In July 2017, the Commission sent three separate Statements of Objections to Merck and Sigma-Aldrich, General Electric and Canonalleging they breached EU merger rules: to General Electric and to Merck and Sigma-Aldrich for allegedly providing incorrect or misleading information, and to Canon for allegedly implementing a merger before notification and clearance. These investigations are ongoing.
In April 2018, theCommission imposed a €124.5 million fine on Altice, the multinational cable and telecommunications company based in the Netherlands, for implementing its acquisition of the Portuguese telecommunications operator PT Portugal before notification or approval by the Commission.

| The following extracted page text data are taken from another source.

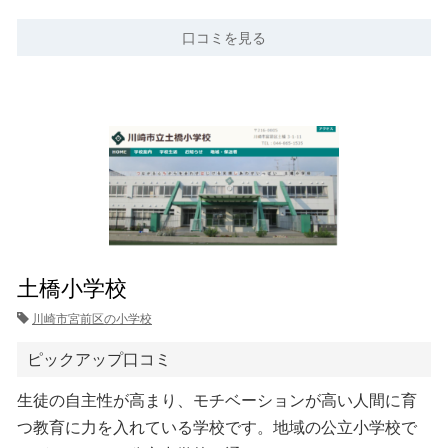
口コミを見る
土橋小学校
川崎市宮前区の小学校
ピックアップ口コミ
生徒の自主性が高まり、モチベーションが高い人間に育
つ教育に力を入れている学校です。地域の公立小学校で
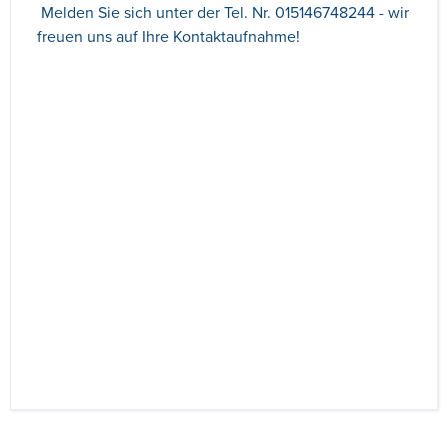
Melden Sie sich unter der Tel. Nr. 015146748244 - wir
freuen uns auf Ihre Kontaktaufnahme!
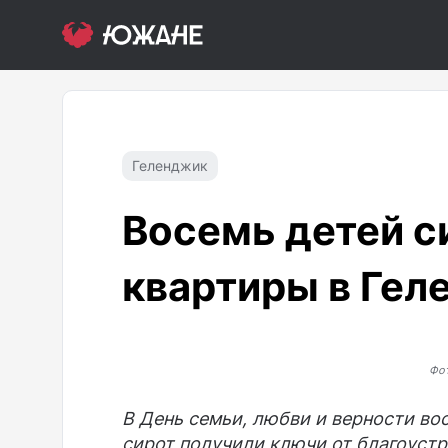
Геленджик
Восемь детей с
квартиры в Гел
Фот
В День семьи, любви и верности во
сирот получили ключи от благоустр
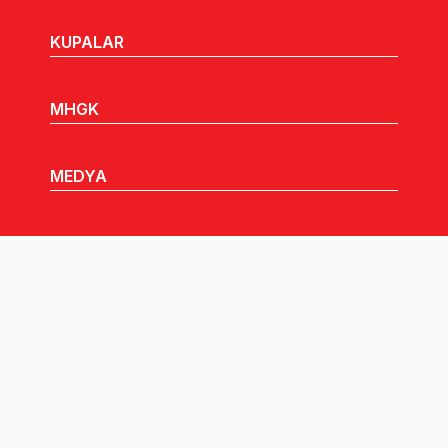
KUPALAR
MHGK
MEDYA
DUYURULAR
Göz Atabileceğiniz Diğer Linkler:
Tüm hakları TVF'ye aittir © 2026.
Pusula İletişim
tarafından tasarlandı.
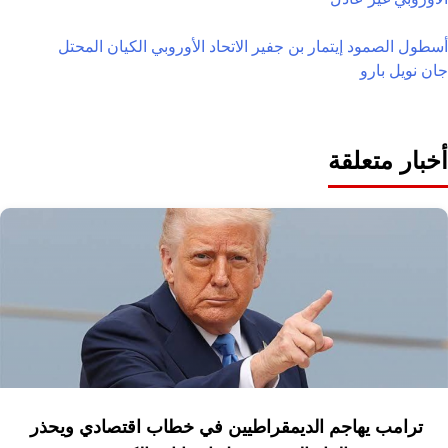
أسطول الصمود
إيتمار بن جفير
الاتحاد الأوروبي
الكيان المحتل
جان نويل بارو
أخبار متعلقة
ترامب يهاجم الديمقراطيين في خطاب اقتصادي ويحذر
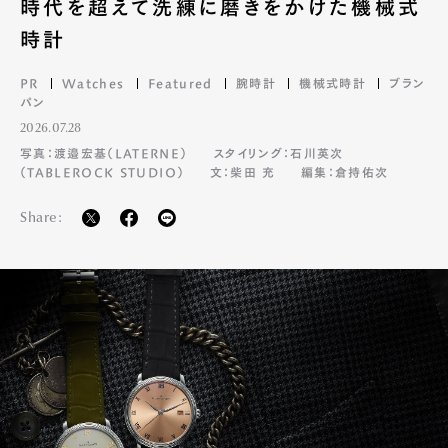
時代を超えて洗練に磨きをかけた機械式
時計
PR
Watches
Featured
腕時計
機械式時計
ブラン
パン
2026.07.28
写真：渡邉宏基（LATERNE）
スタイリング：石川英次
（TABLEROCK STUDIO）
文：柴田 充
編集：倉持佑次
Share:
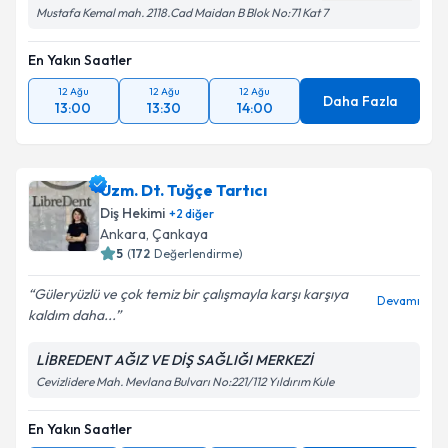
Mustafa Kemal mah. 2118.Cad Maidan B Blok No:71 Kat 7
En Yakın Saatler
12 Ağu
12 Ağu
12 Ağu
Daha Fazla
13:00
13:30
14:00
Uzm. Dt. Tuğçe Tartıcı
Diş Hekimi
+
2
diğer
Ankara
,
Çankaya
5
(
172
Değerlendirme)
Güleryüzlü ve çok temiz bir çalışmayla karşı karşıya
Devamı
kaldım daha...
LİBREDENT AĞIZ VE DİŞ SAĞLIĞI MERKEZİ
Cevizlidere Mah. Mevlana Bulvarı No:221/112 Yıldırım Kule
En Yakın Saatler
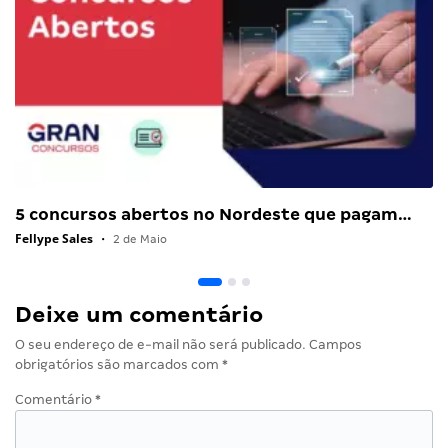
5 concursos abertos no Nordeste que pagam…
Fellype Sales
•
2 de Maio
Deixe um comentário
O seu endereço de e-mail não será publicado.
Campos
obrigatórios são marcados com
*
Comentário
*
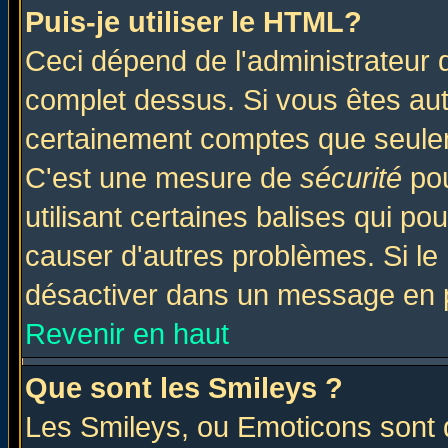
Puis-je utiliser le HTML?
Ceci dépend de l'administrateur q
complet dessus. Si vous êtes auto
certainement comptes que seulem
C'est une mesure de
sécurité
pou
utilisant certaines balises qui po
causer d'autres problèmes. Si le
désactiver dans un message en pa
Revenir en haut
Que sont les Smileys ?
Les Smileys, ou Emoticons sont d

A Statement of Objections is a formal step in an investigation, where the Commission informs the companies concerned in writing of the objections raised against them. The companies can then examine the documents in the Commission's file, reply in writing and request an oral hearing to present their comments on the case to representatives of the Commission and the national competition authorities.
There is no legal deadline to complete the inquiry. The duration of the investigation depends on a number of factors, including the complexity of each case, the extent to which the companies concerned co-operate with the Commission and the exercise of the rights of defence.
The EU Merger Regulation allows for the possibility, following an in-depth investigation, to attach to a clearance decision conditions and obligations intended to ensure that the companies concerned comply with the commitments they have entered into vis-à-vis the Commission with a view to rendering the concentration compatible with the common market (Article 8(2), second subparagraph)
The ability of the Commission to impose fines in the event of a failure to comply with a condition or an obligation pursuant to Article 8(2), second subparagraph, is laid out in Article 14(2) (d) of the EU Merger Regulation. The ability of the Commission to impose periodic penalty payments to comply with an obligation imposed by decision pursuant to Article 8(2), second subparagraph, is laid out in Article 15(1)(c) of the EU Merger Regulation. The possibility to revoke an Article 8(2) decision if the undertaking concerned committed a breach of an obligation attached to the decision is laid out in Article 8(6)(d) of the EU Merger Regulation.